- Assigned task
In the listing below, find the line with "To: ALL BOOTH EXHIBITORS" and the line with "Badges: Badges will", then return them and every line between them exactly, minus the pictures.

- Dataset
——————————

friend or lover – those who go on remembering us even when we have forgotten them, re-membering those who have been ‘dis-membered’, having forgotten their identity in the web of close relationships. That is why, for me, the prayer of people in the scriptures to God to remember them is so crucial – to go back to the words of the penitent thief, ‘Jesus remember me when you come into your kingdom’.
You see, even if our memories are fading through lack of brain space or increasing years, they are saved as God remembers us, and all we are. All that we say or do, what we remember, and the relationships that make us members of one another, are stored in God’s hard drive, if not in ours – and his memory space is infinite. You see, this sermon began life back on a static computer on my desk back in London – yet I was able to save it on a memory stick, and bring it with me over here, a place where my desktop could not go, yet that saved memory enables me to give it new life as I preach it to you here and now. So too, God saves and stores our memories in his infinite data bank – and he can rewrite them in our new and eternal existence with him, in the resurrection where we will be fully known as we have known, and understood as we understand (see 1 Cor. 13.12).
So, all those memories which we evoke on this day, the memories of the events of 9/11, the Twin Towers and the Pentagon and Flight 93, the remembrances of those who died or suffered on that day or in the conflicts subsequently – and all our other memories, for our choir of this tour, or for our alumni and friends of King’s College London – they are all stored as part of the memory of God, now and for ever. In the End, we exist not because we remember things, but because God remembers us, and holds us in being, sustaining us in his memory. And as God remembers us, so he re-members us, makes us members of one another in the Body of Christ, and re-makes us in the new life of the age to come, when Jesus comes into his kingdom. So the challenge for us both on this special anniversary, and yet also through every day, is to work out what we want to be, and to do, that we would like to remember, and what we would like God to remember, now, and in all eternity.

——————————

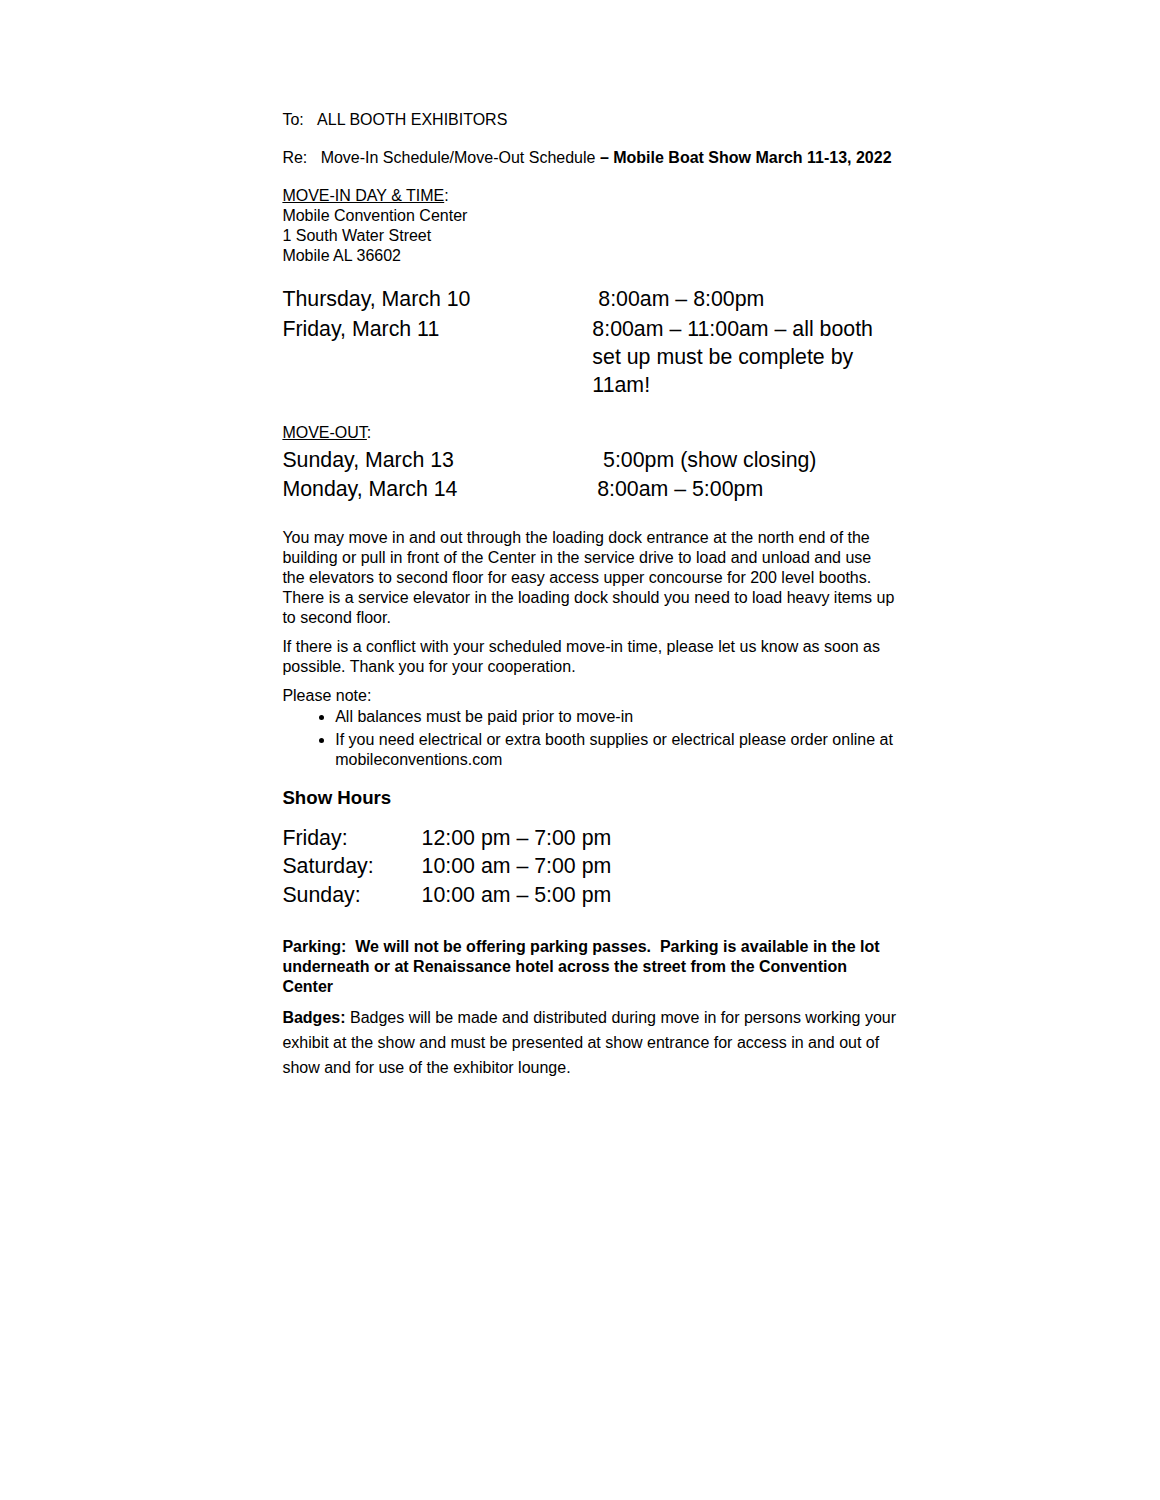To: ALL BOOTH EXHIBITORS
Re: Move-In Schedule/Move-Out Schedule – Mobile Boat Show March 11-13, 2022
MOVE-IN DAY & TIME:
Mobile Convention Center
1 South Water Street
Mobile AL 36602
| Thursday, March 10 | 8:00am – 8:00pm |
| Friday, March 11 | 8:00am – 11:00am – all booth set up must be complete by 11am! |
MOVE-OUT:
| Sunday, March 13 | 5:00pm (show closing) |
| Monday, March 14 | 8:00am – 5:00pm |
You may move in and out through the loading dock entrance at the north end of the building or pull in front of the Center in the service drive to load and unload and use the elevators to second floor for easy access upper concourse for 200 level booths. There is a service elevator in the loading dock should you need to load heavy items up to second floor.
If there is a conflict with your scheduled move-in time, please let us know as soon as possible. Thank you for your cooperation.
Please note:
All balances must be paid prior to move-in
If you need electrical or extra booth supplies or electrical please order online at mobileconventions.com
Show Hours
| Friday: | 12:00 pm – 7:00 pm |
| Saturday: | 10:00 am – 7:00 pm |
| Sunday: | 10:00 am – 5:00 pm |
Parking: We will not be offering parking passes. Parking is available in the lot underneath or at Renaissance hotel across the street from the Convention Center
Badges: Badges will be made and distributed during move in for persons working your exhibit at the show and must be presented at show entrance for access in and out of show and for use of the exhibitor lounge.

——————————

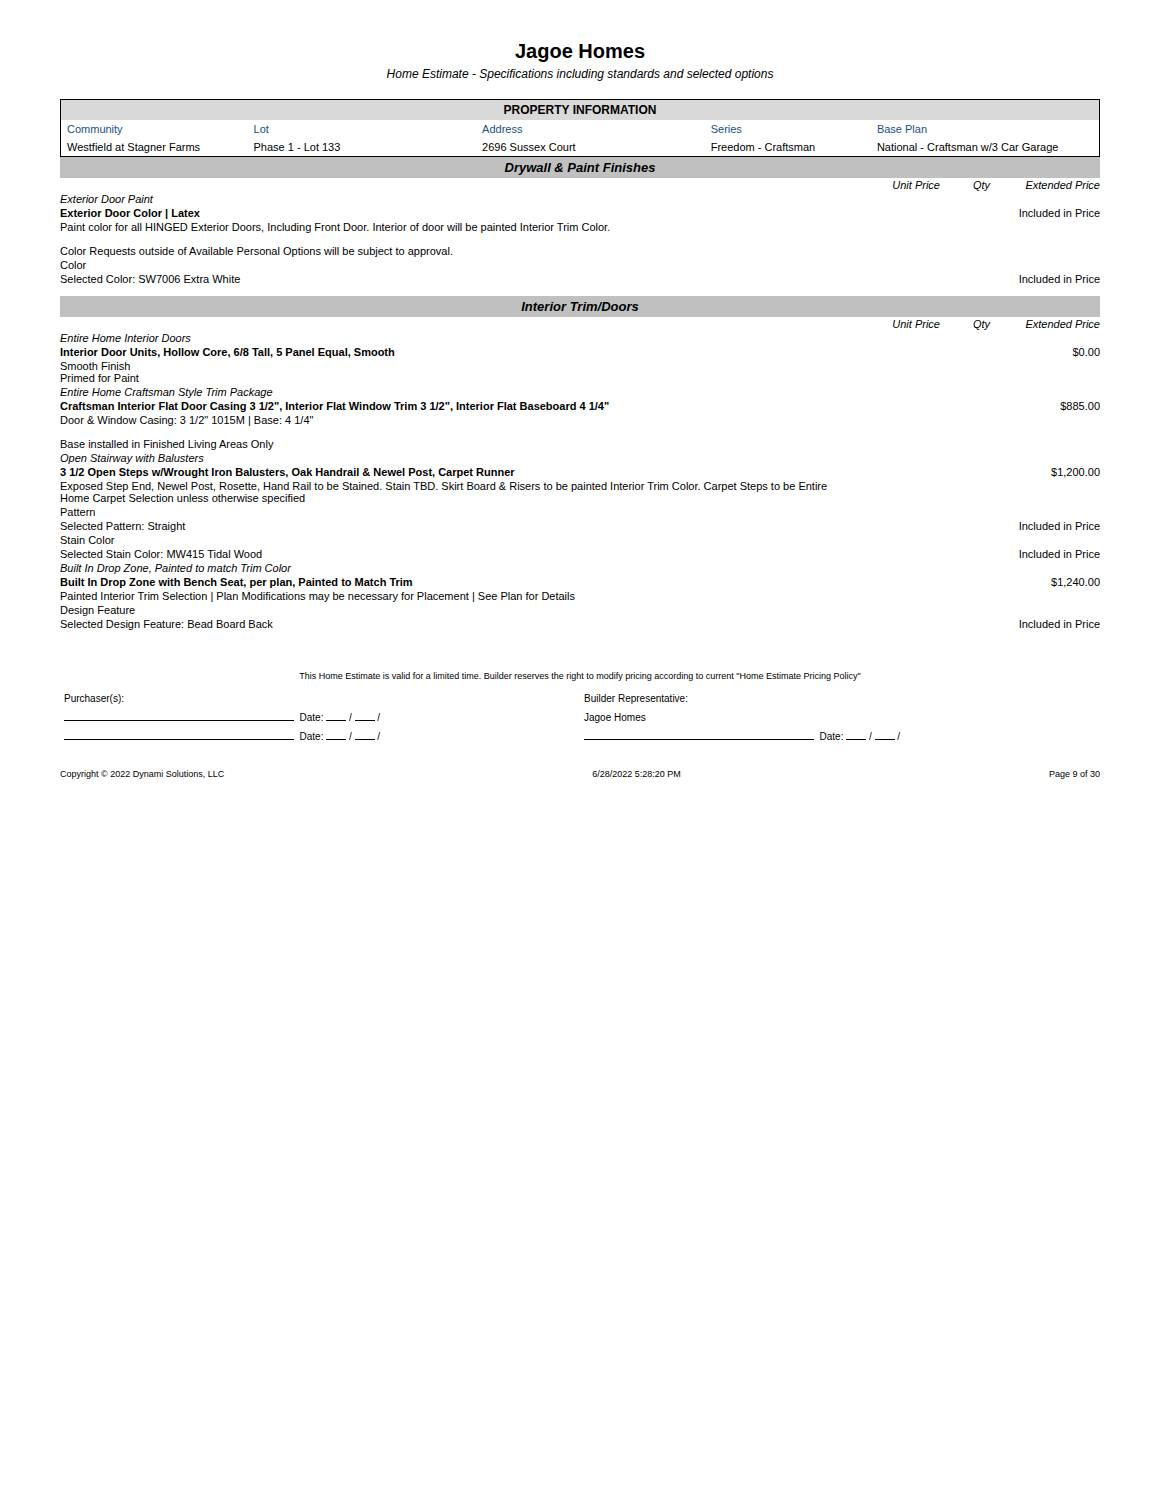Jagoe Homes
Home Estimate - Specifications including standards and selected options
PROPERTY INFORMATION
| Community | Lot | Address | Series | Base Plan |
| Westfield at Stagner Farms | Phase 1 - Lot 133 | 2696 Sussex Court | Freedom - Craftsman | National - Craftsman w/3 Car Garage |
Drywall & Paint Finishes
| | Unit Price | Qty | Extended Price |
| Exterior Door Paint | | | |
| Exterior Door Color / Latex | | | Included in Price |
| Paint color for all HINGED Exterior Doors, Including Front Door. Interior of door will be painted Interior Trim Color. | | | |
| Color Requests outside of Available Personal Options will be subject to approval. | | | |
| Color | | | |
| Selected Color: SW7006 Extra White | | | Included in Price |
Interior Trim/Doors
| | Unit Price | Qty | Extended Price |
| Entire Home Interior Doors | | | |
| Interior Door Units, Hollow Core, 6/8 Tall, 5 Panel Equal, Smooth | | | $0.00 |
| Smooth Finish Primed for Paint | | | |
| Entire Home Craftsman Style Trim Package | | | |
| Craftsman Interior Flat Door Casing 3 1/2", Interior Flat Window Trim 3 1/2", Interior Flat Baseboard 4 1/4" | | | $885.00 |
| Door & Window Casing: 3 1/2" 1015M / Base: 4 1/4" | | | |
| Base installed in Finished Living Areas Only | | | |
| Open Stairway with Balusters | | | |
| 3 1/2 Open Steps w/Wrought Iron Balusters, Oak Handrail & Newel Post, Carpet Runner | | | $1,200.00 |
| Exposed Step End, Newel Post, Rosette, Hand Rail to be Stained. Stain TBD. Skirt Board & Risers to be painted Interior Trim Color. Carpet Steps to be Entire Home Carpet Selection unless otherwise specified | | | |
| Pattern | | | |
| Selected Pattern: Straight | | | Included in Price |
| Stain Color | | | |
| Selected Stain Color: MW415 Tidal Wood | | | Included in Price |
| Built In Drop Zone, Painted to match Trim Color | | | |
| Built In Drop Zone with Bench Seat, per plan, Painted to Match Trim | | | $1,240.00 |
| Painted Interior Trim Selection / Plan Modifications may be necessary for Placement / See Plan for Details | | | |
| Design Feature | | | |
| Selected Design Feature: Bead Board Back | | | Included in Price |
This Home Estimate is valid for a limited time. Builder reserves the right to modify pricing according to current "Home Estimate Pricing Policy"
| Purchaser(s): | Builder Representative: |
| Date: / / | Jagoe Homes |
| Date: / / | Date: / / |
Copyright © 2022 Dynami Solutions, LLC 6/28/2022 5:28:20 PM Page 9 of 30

——————————

- Your solution
To: ALL BOOTH EXHIBITORS
Re: Move-In Schedule/Move-Out Schedule – Mobile Boat Show March 11-13, 2022
MOVE-IN DAY & TIME:
Mobile Convention Center
1 South Water Street
Mobile AL 36602
| Thursday, March 10 | 8:00am – 8:00pm |
| Friday, March 11 | 8:00am – 11:00am – all booth set up must be complete by 11am! |
MOVE-OUT:
| Sunday, March 13 | 5:00pm (show closing) |
| Monday, March 14 | 8:00am – 5:00pm |
You may move in and out through the loading dock entrance at the north end of the building or pull in front of the Center in the service drive to load and unload and use the elevators to second floor for easy access upper concourse for 200 level booths. There is a service elevator in the loading dock should you need to load heavy items up to second floor.
If there is a conflict with your scheduled move-in time, please let us know as soon as possible. Thank you for your cooperation.
Please note:
All balances must be paid prior to move-in
If you need electrical or extra booth supplies or electrical please order online at mobileconventions.com
Show Hours
| Friday: | 12:00 pm – 7:00 pm |
| Saturday: | 10:00 am – 7:00 pm |
| Sunday: | 10:00 am – 5:00 pm |
Parking: We will not be offering parking passes. Parking is available in the lot underneath or at Renaissance hotel across the street from the Convention Center
Badges: Badges will be made and distributed during move in for persons working your exhibit at the show and must be presented at show entrance for access in and out of show and for use of the exhibitor lounge.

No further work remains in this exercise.